Delvaux also drew inspiration from those half-hidden trains that skirt the horizon in paintings of Giorgio de Chirico, his favorite modern painter, whom he called the “poet of emptiness...because he suggested that poem of silence and absence” (quoted in M. Rombaut, op. cit., 1990, p. 14). The locomotives and carriages Delvaux preferred to depict, as seen in de Chirico and here, are not the modern electric kind, but those dating from the turn of the century or even earlier. “The old steam machines had something human, when they started with their power,” he explained. “I believe that the steam machine fits a painting much better. I believe it has a certain ‘oldness’ and this ‘oldness’ has become customary in my work” (quoted in Z. Barthelman and J. van Deun, op. cit., 2007, p. 45).

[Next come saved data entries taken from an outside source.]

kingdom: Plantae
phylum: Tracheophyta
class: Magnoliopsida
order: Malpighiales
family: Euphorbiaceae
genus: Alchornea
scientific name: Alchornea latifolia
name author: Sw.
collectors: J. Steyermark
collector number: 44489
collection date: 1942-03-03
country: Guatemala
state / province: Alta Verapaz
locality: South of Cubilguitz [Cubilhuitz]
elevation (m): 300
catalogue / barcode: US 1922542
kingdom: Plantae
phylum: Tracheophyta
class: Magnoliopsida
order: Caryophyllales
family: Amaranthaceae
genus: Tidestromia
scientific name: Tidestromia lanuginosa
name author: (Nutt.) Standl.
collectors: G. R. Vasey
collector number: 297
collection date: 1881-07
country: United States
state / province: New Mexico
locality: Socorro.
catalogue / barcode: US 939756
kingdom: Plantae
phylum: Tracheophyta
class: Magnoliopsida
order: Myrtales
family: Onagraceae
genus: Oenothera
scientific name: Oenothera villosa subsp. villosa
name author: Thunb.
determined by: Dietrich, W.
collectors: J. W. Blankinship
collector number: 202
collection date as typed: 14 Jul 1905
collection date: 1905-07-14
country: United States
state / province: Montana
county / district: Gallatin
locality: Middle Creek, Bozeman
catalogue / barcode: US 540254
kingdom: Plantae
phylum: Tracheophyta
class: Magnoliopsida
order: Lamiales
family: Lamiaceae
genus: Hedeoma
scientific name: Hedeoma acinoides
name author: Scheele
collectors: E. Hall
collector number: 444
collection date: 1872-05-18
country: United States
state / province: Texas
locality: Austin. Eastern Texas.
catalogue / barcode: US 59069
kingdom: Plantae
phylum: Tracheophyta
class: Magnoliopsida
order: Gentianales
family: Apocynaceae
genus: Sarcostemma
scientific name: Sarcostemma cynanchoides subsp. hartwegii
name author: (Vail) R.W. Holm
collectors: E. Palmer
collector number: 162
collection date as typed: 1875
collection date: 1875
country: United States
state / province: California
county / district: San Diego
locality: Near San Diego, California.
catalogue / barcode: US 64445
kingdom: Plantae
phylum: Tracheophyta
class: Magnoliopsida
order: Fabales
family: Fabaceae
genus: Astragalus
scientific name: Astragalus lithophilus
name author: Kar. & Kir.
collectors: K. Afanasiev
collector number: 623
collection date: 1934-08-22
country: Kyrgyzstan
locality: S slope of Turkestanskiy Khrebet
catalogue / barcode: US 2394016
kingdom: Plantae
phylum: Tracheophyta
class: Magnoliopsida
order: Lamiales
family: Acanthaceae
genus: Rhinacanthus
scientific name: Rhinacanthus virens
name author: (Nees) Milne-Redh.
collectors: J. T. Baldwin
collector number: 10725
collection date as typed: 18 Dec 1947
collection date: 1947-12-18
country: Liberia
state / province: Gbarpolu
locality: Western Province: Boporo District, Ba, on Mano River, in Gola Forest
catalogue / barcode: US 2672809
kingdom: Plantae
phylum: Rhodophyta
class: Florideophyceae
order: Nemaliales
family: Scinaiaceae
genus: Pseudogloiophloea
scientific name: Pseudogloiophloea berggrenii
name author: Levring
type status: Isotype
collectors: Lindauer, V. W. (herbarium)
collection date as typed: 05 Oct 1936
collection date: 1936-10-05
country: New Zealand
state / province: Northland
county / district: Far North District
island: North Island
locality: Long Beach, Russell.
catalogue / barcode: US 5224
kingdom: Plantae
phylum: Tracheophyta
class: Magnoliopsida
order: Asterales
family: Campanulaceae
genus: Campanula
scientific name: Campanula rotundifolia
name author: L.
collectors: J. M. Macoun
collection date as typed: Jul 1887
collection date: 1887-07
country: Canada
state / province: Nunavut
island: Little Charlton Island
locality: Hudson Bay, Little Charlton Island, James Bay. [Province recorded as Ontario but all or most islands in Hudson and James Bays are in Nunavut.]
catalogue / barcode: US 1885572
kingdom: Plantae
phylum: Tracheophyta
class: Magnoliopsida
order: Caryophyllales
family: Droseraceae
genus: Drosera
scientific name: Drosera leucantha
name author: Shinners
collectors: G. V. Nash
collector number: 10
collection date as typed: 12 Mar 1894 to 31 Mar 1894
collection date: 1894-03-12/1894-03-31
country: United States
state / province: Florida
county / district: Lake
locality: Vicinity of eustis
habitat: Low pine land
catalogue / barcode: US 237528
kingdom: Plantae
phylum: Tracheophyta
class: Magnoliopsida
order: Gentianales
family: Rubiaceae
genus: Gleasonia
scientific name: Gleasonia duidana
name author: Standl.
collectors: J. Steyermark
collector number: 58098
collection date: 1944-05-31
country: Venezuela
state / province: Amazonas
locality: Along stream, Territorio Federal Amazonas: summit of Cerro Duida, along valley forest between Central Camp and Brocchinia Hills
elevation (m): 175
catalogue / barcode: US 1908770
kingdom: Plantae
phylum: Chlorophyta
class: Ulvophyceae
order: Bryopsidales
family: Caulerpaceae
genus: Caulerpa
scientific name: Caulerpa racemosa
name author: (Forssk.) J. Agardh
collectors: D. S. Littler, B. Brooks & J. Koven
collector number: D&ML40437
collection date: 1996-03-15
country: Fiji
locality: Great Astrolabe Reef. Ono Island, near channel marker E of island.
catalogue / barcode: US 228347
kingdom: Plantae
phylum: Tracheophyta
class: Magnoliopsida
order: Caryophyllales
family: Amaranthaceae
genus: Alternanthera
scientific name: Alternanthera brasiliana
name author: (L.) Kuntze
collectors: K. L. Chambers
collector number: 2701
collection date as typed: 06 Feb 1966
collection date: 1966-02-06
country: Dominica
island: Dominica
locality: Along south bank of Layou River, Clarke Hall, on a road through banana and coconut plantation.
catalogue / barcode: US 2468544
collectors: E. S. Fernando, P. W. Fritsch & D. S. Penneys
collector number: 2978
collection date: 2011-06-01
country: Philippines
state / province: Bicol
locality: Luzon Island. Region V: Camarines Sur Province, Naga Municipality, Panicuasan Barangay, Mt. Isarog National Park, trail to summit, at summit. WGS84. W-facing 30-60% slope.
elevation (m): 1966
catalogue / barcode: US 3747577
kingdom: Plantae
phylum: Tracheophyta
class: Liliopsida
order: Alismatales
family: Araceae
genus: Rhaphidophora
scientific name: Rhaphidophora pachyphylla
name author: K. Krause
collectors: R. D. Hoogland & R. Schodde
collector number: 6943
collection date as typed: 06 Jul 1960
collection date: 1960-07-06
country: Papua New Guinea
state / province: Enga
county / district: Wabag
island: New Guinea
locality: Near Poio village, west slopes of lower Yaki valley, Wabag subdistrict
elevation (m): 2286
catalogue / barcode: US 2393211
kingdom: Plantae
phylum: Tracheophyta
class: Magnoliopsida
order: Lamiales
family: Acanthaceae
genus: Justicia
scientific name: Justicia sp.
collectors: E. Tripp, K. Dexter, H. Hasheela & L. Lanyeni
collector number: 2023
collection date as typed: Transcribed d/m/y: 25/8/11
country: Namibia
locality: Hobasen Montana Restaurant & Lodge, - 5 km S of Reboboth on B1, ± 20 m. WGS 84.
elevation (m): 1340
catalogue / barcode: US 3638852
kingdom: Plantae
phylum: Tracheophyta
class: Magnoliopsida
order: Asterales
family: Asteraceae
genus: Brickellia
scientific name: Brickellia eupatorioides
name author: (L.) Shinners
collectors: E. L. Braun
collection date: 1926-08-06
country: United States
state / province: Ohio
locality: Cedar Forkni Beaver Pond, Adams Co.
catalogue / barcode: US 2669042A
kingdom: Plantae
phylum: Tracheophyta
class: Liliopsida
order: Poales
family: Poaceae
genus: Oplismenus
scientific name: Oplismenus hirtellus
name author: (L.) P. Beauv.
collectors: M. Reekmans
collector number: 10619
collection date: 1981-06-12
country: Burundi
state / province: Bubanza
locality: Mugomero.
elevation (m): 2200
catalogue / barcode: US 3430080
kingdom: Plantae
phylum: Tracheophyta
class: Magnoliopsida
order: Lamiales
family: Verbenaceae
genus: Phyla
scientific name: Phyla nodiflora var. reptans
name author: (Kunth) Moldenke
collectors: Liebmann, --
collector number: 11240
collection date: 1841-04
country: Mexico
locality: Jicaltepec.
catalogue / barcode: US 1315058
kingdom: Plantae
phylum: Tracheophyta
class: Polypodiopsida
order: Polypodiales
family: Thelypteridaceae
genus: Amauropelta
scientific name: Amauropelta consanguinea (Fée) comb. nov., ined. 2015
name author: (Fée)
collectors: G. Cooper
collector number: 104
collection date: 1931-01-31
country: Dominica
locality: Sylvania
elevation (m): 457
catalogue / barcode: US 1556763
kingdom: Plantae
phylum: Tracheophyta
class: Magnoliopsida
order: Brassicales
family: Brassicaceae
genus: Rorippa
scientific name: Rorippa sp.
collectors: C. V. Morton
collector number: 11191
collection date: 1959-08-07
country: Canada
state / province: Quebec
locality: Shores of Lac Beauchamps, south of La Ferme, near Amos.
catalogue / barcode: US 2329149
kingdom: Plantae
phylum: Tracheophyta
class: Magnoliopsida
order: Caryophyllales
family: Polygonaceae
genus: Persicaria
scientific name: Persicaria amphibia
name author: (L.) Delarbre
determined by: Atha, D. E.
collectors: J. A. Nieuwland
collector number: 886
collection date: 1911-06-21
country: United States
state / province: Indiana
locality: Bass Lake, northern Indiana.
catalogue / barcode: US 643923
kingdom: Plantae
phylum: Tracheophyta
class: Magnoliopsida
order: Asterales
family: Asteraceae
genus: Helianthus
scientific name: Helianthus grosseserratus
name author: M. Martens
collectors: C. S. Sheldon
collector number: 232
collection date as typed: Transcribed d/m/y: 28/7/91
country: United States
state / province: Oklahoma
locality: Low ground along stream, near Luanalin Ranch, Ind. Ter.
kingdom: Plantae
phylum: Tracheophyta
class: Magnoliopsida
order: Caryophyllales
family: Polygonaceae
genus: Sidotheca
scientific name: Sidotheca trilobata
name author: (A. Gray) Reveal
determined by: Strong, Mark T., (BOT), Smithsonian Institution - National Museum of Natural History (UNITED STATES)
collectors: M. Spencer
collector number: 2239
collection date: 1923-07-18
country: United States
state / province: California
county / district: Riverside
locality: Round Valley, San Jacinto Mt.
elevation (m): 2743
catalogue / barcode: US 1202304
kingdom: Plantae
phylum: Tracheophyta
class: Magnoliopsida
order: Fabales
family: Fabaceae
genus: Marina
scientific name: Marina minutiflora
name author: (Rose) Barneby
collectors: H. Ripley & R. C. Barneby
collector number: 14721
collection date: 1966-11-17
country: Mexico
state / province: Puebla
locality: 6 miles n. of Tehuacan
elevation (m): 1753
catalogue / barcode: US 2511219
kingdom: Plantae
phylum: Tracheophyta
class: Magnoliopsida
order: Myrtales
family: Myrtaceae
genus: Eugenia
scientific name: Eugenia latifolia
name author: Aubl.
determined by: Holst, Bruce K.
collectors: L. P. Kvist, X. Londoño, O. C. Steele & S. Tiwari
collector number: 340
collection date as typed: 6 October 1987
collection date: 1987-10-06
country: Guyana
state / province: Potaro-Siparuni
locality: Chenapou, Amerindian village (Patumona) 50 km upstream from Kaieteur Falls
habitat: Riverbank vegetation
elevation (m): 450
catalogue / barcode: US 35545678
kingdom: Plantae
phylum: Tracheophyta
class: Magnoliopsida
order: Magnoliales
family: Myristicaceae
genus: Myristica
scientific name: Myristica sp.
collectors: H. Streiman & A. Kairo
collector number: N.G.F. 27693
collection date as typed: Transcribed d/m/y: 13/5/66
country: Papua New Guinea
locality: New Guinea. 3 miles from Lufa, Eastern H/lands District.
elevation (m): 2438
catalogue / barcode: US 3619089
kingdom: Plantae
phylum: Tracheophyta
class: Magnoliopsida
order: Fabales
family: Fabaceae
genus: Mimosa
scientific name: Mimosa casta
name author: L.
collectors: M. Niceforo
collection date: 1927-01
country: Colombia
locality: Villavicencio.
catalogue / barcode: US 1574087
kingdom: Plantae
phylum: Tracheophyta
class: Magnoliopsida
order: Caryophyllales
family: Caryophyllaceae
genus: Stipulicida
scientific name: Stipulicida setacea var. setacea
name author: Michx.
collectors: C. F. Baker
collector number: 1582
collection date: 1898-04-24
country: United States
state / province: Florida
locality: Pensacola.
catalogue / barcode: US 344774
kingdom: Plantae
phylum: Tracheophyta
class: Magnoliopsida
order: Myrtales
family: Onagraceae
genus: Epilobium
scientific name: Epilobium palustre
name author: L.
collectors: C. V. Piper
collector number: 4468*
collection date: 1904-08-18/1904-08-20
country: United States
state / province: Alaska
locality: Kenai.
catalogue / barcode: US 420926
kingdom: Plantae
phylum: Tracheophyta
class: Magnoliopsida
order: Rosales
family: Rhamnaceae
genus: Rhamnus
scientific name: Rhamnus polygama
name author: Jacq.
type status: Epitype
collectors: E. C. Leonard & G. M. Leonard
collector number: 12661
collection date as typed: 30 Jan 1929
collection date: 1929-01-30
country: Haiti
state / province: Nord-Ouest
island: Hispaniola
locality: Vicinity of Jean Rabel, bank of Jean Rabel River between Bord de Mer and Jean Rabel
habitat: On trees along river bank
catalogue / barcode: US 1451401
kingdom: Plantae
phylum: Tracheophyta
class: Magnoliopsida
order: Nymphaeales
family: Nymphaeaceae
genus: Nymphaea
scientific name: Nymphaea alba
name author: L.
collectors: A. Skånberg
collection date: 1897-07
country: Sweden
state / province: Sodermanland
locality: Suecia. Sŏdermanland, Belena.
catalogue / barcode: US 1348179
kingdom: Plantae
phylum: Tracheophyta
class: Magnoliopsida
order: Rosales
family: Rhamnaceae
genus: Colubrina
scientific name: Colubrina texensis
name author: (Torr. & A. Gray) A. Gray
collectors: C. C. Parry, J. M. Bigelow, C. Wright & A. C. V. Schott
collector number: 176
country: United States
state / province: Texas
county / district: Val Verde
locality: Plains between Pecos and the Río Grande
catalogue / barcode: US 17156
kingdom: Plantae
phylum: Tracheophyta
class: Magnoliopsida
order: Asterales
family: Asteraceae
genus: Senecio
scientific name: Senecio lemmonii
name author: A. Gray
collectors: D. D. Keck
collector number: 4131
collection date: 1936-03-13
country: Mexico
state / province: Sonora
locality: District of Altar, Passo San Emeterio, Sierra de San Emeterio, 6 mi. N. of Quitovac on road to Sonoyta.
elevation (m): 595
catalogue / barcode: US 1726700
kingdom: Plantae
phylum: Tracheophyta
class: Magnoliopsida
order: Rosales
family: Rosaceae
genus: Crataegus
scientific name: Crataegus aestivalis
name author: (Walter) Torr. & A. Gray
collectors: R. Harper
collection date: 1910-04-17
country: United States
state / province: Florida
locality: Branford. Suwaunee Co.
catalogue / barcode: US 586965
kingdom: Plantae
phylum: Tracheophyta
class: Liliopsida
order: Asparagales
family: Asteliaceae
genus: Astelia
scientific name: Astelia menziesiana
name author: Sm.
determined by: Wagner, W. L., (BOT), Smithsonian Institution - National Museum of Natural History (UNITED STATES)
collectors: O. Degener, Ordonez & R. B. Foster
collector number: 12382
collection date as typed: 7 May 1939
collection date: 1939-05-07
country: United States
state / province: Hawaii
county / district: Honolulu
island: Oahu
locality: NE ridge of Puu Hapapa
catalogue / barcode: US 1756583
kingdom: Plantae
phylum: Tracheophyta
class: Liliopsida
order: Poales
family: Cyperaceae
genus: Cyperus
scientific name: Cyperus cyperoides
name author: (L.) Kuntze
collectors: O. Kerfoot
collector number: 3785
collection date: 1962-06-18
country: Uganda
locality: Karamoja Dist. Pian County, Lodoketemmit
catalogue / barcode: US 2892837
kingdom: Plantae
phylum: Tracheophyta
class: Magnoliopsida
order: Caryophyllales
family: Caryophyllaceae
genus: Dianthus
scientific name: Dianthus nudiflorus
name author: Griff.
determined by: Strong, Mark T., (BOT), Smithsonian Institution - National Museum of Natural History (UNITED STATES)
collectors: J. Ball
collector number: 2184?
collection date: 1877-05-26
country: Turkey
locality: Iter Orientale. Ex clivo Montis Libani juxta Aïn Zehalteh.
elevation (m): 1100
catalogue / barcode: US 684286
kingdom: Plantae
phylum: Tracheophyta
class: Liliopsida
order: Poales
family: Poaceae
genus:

To recreate these scenes required special attention to minute realistic detail, which gave Delvaux special pleasure in painting them; at the same time he imbued his locomotives and railway cars with that magical appearance of existing in the peculiar light of memory and nostalgia. To foster this effect, Delvaux favored nocturnal settings, in which the moon represents the inner eye of memory and dream. Indeed, these scenes signify deeper tensions. “Trams, trains and train stations work as recurring figures that represent the tangible and visible sides of reality,” Rombaut has observed. “These same elements stand out on the canvas as signs of repressed desire, forbidden games and stored up dreams that his undeciphered memory has delivered into his hands” (op. cit., 1990, p. 22).